## YOUR OBJECTIVE
Reproduce the transcribed text of every row below without any changes, and leave the pictures out of your answer.
DATASET ENTRIES below:
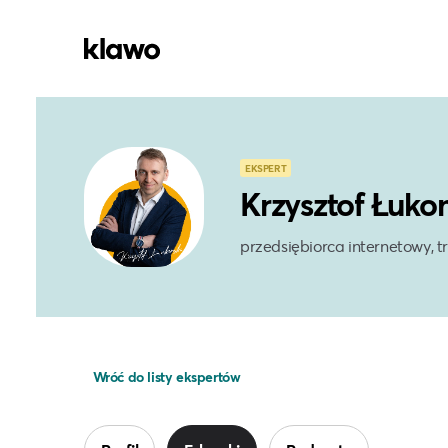
EKSPERT
Krzysztof Łuko
przedsiębiorca internetowy, t
Wróć do listy ekspertów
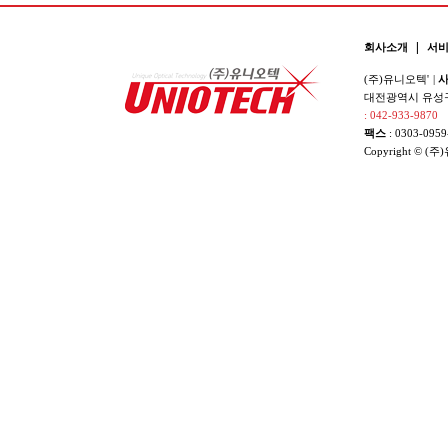
|
회사소개
서
(주)유니오텍'
|
사
대전광역시 유성구 
: 042-933-9870
팩스
: 0303-0959
Copyright © (주)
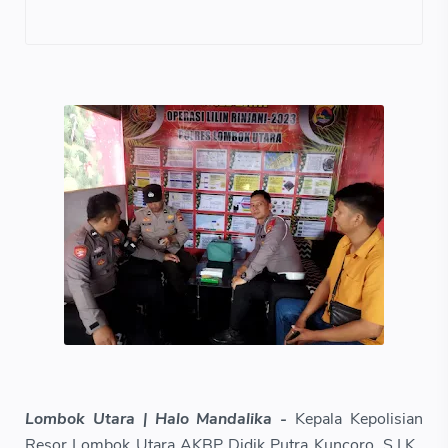
Lombok Utara | Halo Mandalika -
Kepala Kepolisian
Resor Lombok Utara AKBP Didik Putra Kuncoro, S.I.K.,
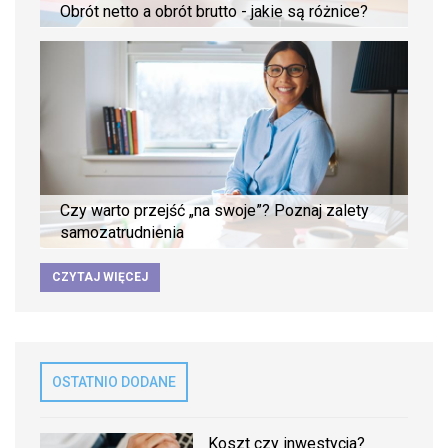
Obrót netto a obrót brutto - jakie są różnice?
Czy warto przejść „na swoje”? Poznaj zalety
samozatrudnienia
CZYTAJ WIĘCEJ
OSTATNIO DODANE
Koszt czy inwestycja?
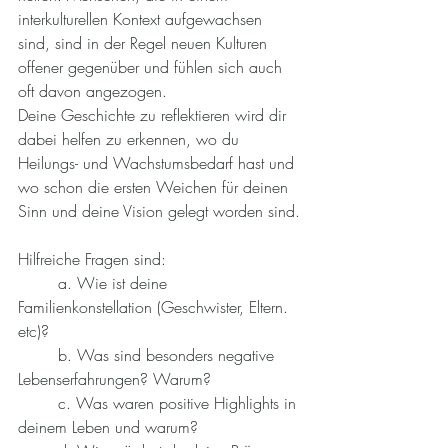
interkulturellen Kontext aufgewachsen 
sind, sind in der Regel neuen Kulturen 
offener gegenüber und fühlen sich auch 
oft davon angezogen. 
Deine Geschichte zu reflektieren wird dir 
dabei helfen zu erkennen, wo du 
Heilungs- und Wachstumsbedarf hast und 
wo schon die ersten Weichen für deinen 
Sinn und deine Vision gelegt worden sind.
Hilfreiche Fragen sind:
	a. Wie ist deine 
Familienkonstellation (Geschwister, Eltern. 
etc)?
	b. Was sind besonders negative 
Lebenserfahrungen? Warum?
	c. Was waren positive Highlights in 
deinem Leben und warum?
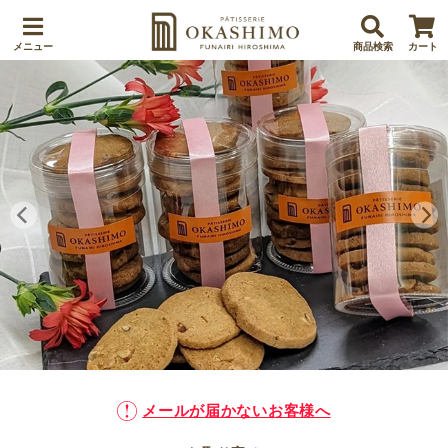
メニュー
商品検索
カート
メールが届かないお客様へ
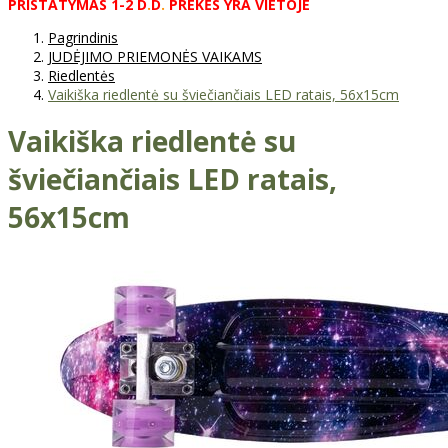
PRISTATYMAS
1-2
D
.
D
.
PREKĖS
YRA
VIETOJE
Pagrindinis
JUDĖJIMO PRIEMONĖS VAIKAMS
Riedlentės
Vaikiška riedlentė su šviečiančiais LED ratais, 56x15cm
Vaikiška riedlentė su
šviečiančiais LED ratais,
56x15cm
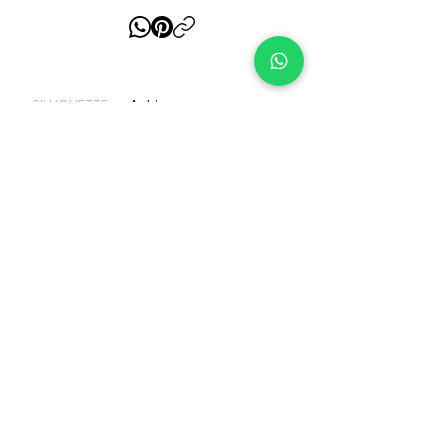
A-Line
SILHOUETTE:
Romantico-Principesco
STYLE:
Raso
FABRIC:
2K – 3K €
RANGE PRICE:
PLEASE NOTE
Non tutti gli abiti presenti sul nostro
sito web sono necessariamente
disponibili in Store, il nostro inventario
cambia continuamente in funzione alle
vendite. Contattaci per verificare la
disponibilità.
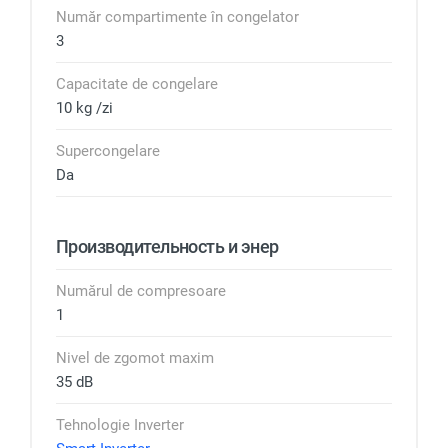
Număr compartimente în congelator
3
Capacitate de congelare
10 kg /zi
Supercongelare
Da
Производительность и энер
Numărul de compresoare
1
Nivel de zgomot maxim
35 dB
Tehnologie Inverter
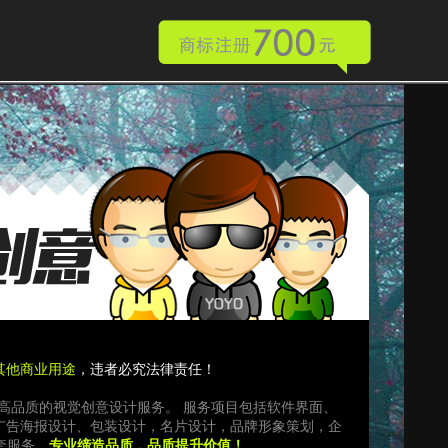
其他商业用途
，违者必究法律责任！
，提供高品质的视觉创意设计服务。 服务项目包括软件界面、
广告海报设计、包装设计，名片设计，品牌形象策划，企
套服务。
专业缔造品质，品质提升价值！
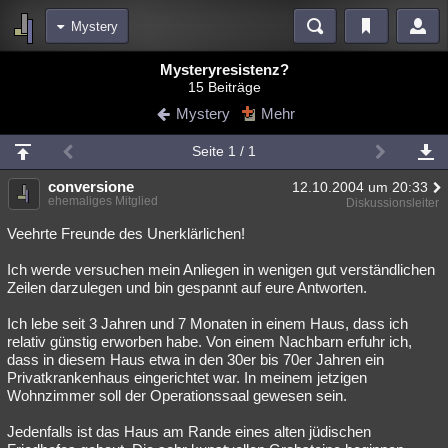
Mystery
Bereiche
Mysteryresistenz?
15 Beiträge
Echtzeit
Diskussionen
Blogs
Videos
Statistiken
Mystery
Mehr
Chat
Wiki
Neuigkeiten
2
Seite 1 / 1
meine Rubriken
conversione
12.10.2004 um 20:33
Menschen
Wissenschaft
Politik
Mystery
Kriminalfälle
ehemaliges Mitglied
Diskussionsleiter
Spiritualität
Verschwörungen
Technologie
Ufologie
Veehrte Freunde des Unerklärlichen!
Ich werde versuchen mein Anliegen in wenigen gut verständlichen
Natur
Umfragen
Unterhaltung
Zeilen darzulegen und bin gespannt auf eure Antworten.
weitere Rubriken
Ich lebe seit 3 Jahren und 7 Monaten in einem Haus, dass ich
Philosophie
Träume
Orte
Esoterik
Literatur
relativ günstig erworben habe. Von einem Nachbarn erfuhr ich,
dass in diesem Haus etwa in den 30er bis 70er Jahren ein
Astronomie
Helpdesk
Gruppen
Gaming
Filme
Privatkrankenhaus eingerichtet war. In meinem jetzigen
Wohnzimmer soll der Operationssaal gewesen sein.
Musik
Clash
Verbesserungen
Allmystery
English
Jedenfalls ist das Haus am Rande eines alten jüdischen
Übersichten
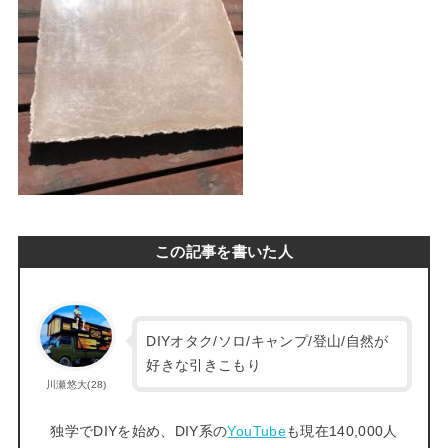
この記事を書いた人
DIYオタク/ソロ/キャンプ/登山/自然が
好きな引きこもり
川瀬悠大(28)
独学でDIYを始め、DIY系の
YouTube
も現在140,000人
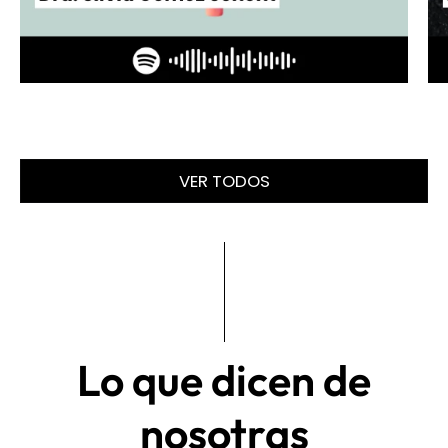
VER TODOS
Lo que dicen de
nosotras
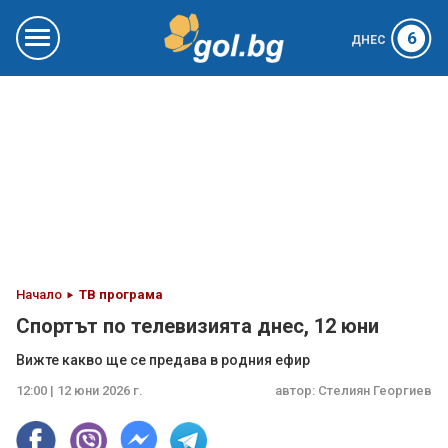
6
ДНЕС
Начало
ТВ програма
Спортът по телевизията днес, 12 юни
Вижте какво ще се предава в родния ефир
12:00 | 12 юни 2026 г.
автор:
Стелиян Георгиев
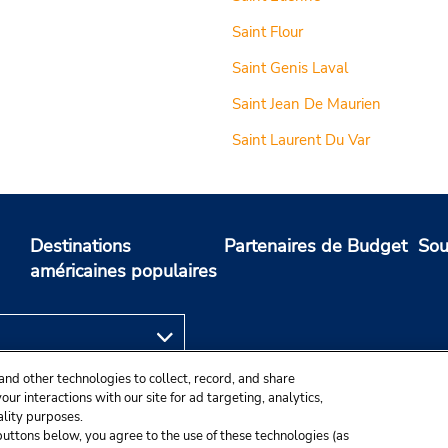
Saint Flour
Saint Genis Laval
Saint Jean De Maurien
Saint Laurent Du Var
Destinations
Partenaires de Budget
Sou
américaines populaires
and other technologies to collect, record, and share
ur interactions with our site for ad targeting, analytics,
ality purposes.
e buttons below, you agree to the use of these technologies (as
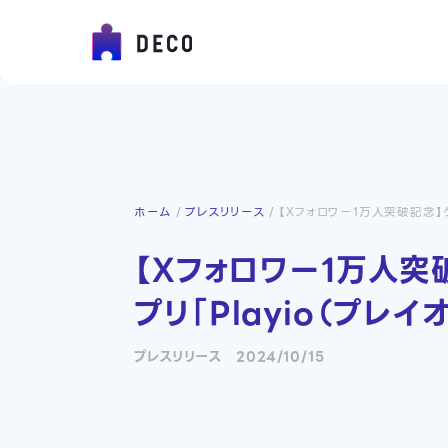
ホーム
プレスリリース
【Xフォロワー1万人突破記念】
【Xフォロワー1万人
プリ「Playio（プ
プレスリリース
2024/10/15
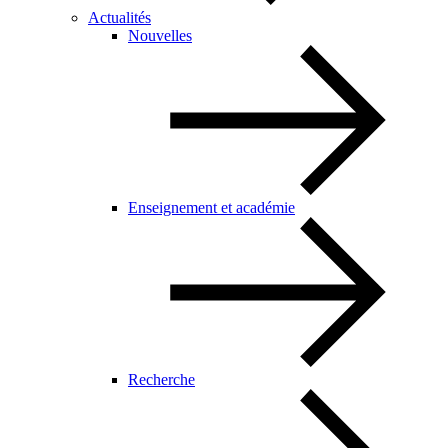
Actualités
Nouvelles
Enseignement et académie
Recherche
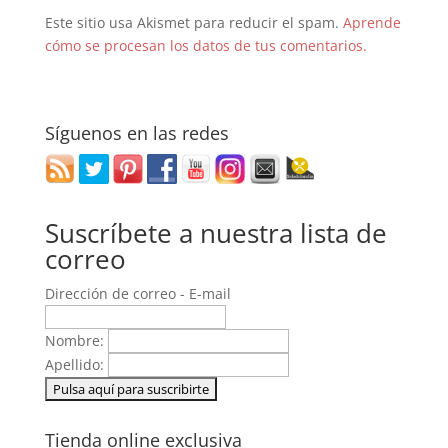
Este sitio usa Akismet para reducir el spam.
Aprende
cómo se procesan los datos de tus comentarios.
Síguenos en las redes
Suscríbete a nuestra lista de
correo
Dirección de correo - E-mail
Nombre:
Apellido:
Tienda online exclusiva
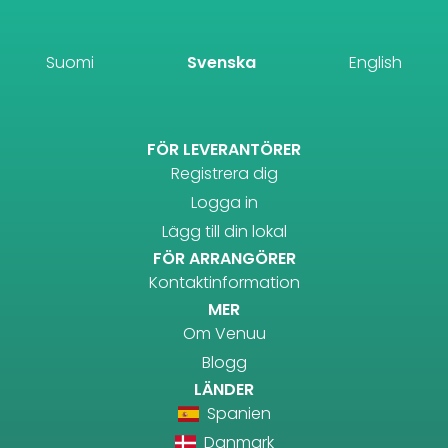
Suomi
Svenska
English
FÖR LEVERANTÖRER
Registrera dig
Logga in
Lägg till din lokal
FÖR ARRANGÖRER
Kontaktinformation
MER
Om Venuu
Blogg
LÄNDER
Spanien
Danmark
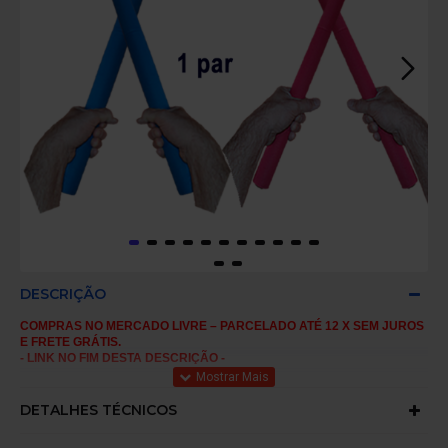
DESCRIÇÃO
COMPRAS NO MERCADO LIVRE – PARCELADO ATÉ 12 X SEM JUROS
E FRETE GRÁTIS.
- LINK NO FIM DESTA DESCRIÇÃO -
BASTÃO DE LUTA E TREINO DE PVC ESPUMADO - 60 cm –
DETALHES TÉCNICOS
250 gr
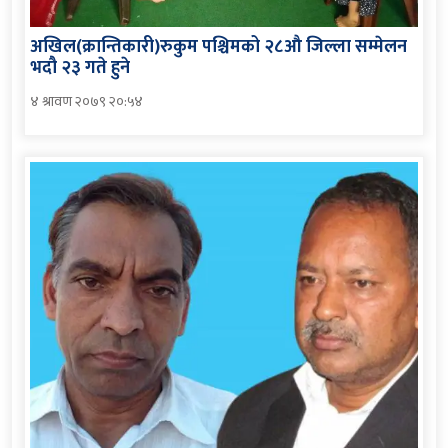
अखिल(क्रान्तिकारी)रुकुम पश्चिमको २८औ जिल्ला सम्मेलन
भदौ २३ गते हुने
४ श्रावण २०७९ २०:५४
End of DATASET ENTRIES.
## SOLUTION FOR THIS EXERCISE
EKSPERT
Krzysztof Łuko
przedsiębiorca internetowy, t
Wróć do listy ekspertów
|
회사소개
서
(주)유니오텍'
|
사
대전광역시 유성구 
: 042-933-9870
팩스
: 0303-0959
Copyright © (주)
Lombok Utara | Halo Mandalika -
Kepala Kepolisian
Resor Lombok Utara AKBP Didik Putra Kuncoro, S.I.K.,
Obrót netto a obrót brutto - jakie są różnice?
Czy warto przejść „na swoje”? Poznaj zalety
samozatrudnienia
CZYTAJ WIĘCEJ
OSTATNIO DODANE
Koszt czy inwestycja?
interkulturellen Kontext aufgewachsen 
sind, sind in der Regel neuen Kulturen 
offener gegenüber und fühlen sich auch 
oft davon angezogen. 
Deine Geschichte zu reflektieren wird dir 
dabei helfen zu erkennen, wo du 
Heilungs- und Wachstumsbedarf hast und 
wo schon die ersten Weichen für deinen 
Sinn und deine Vision gelegt worden sind.
Hilfreiche Fragen sind:
	a. Wie ist deine 
Familienkonstellation (Geschwister, Eltern. 
etc)?
	b. Was sind besonders negative 
Lebenserfahrungen? Warum?
	c. Was waren positive Highlights in 
deinem Leben und warum?
メニュー
商品検索
カート
メールが届かないお客様へ
PRISTATYMAS
1-2
D
.
D
.
PREKĖS
YRA
VIETOJE
Pagrindinis
JUDĖJIMO PRIEMONĖS VAIKAMS
Riedlentės
Vaikiška riedlentė su šviečiančiais LED ratais, 56x15cm
Vaikiška riedlentė su
šviečiančiais LED ratais,
56x15cm
A-Line
SILHOUETTE:
Romantico-Principesco
STYLE:
Raso
FABRIC:
2K – 3K €
RANGE PRICE:
PLEASE NOTE
Non tutti gli abiti presenti sul nostro
sito web sono necessariamente
disponibili in Store, il nostro inventario
cambia continuamente in funzione alle
vendite. Contattaci per verificare la
disponibilità.
Număr compartimente în congelator
3
Capacitate de congelare
10 kg /zi
Supercongelare
Da
Производительность и энер
Numărul de compresoare
1
Nivel de zgomot maxim
35 dB
Tehnologie Inverter
其他商业用途
，违者必究法律责任！
，提供高品质的视觉创意设计服务。 服务项目包括软件界面、
广告海报设计、包装设计，名片设计，品牌形象策划，企
套服务。
专业缔造品质，品质提升价值！
Mystery
Bereiche
Mysteryresistenz?
15 Beiträge
Echtzeit
Diskussionen
Blogs
Videos
Statistiken
Mystery
Mehr
Chat
Wiki
Neuigkeiten
2
Seite 1 / 1
meine Rubriken
conversione
12.10.2004 um 20:33
Menschen
Wissenschaft
Politik
Mystery
Kriminalfälle
ehemaliges Mitglied
Diskussionsleiter
Spiritualität
Verschwörungen
Technologie
Ufologie
Veehrte Freunde des Unerklärlichen!
Ich werde versuchen mein Anliegen in wenigen gut verständlichen
Natur
Umfragen
Unterhaltung
Zeilen darzulegen und bin gespannt auf eure Antworten.
weitere Rubriken
Ich lebe seit 3 Jahren und 7 Monaten in einem Haus, dass ich
Philosophie
Träume
Orte
Esoterik
Literatur
relativ günstig erworben habe. Von einem Nachbarn erfuhr ich,
dass in diesem Haus etwa in den 30er bis 70er Jahren ein
Astronomie
Helpdesk
Gruppen
Gaming
Filme
Privatkrankenhaus eingerichtet war. In meinem jetzigen
Wohnzimmer soll der Operationssaal gewesen sein.
Musik
Clash
Verbesserungen
Allmystery
English
Jedenfalls ist das Haus am Rande eines alten jüdischen
Übersichten
この記事を書いた人
DIYオタク/ソロ/キャンプ/登山/自然が
好きな引きこもり
川瀬悠大(28)
独学でDIYを始め、DIY系の
YouTube
も現在140,000人
VER TODOS
Lo que dicen de
nosotras
6
ДНЕС
Начало
ТВ програма
Спортът по телевизията днес, 12 юни
Вижте какво ще се предава в родния ефир
12:00 | 12 юни 2026 г.
автор:
Стелиян Георгиев
Saint Flour
Saint Genis Laval
Saint Jean De Maurien
Saint Laurent Du Var
Destinations
Partenaires de Budget
Sou
américaines populaires
and other technologies to collect, record, and share
ur interactions with our site for ad targeting, analytics,
ality purposes.
e buttons below, you agree to the use of these technologies (as
ホーム
プレスリリース
【Xフォロワー1万人突破記念】
【Xフォロワー1万人
プリ「Playio（プ
プレスリリース
2024/10/15
Actualités
Nouvelles
Enseignement et académie
Recherche
Este sitio usa Akismet para reducir el spam.
Aprende
cómo se procesan los datos de tus comentarios.
Síguenos en las redes
Suscríbete a nuestra lista de
correo
Dirección de correo - E-mail
Nombre:
Apellido:
Tienda online exclusiva
Suomi
Svenska
English
FÖR LEVERANTÖRER
Registrera dig
Logga in
Lägg till din lokal
FÖR ARRANGÖRER
Kontaktinformation
MER
Om Venuu
Blogg
LÄNDER
Spanien
Danmark
DESCRIÇÃO
COMPRAS NO MERCADO LIVRE – PARCELADO ATÉ 12 X SEM JUROS
E FRETE GRÁTIS.
- LINK NO FIM DESTA DESCRIÇÃO -
BASTÃO DE LUTA E TREINO DE PVC ESPUMADO - 60 cm –
DETALHES TÉCNICOS
250 gr
अखिल(क्रान्तिकारी)रुकुम पश्चिमको २८औ जिल्ला सम्मेलन
भदौ २३ गते हुने
४ श्रावण २०७९ २०:५४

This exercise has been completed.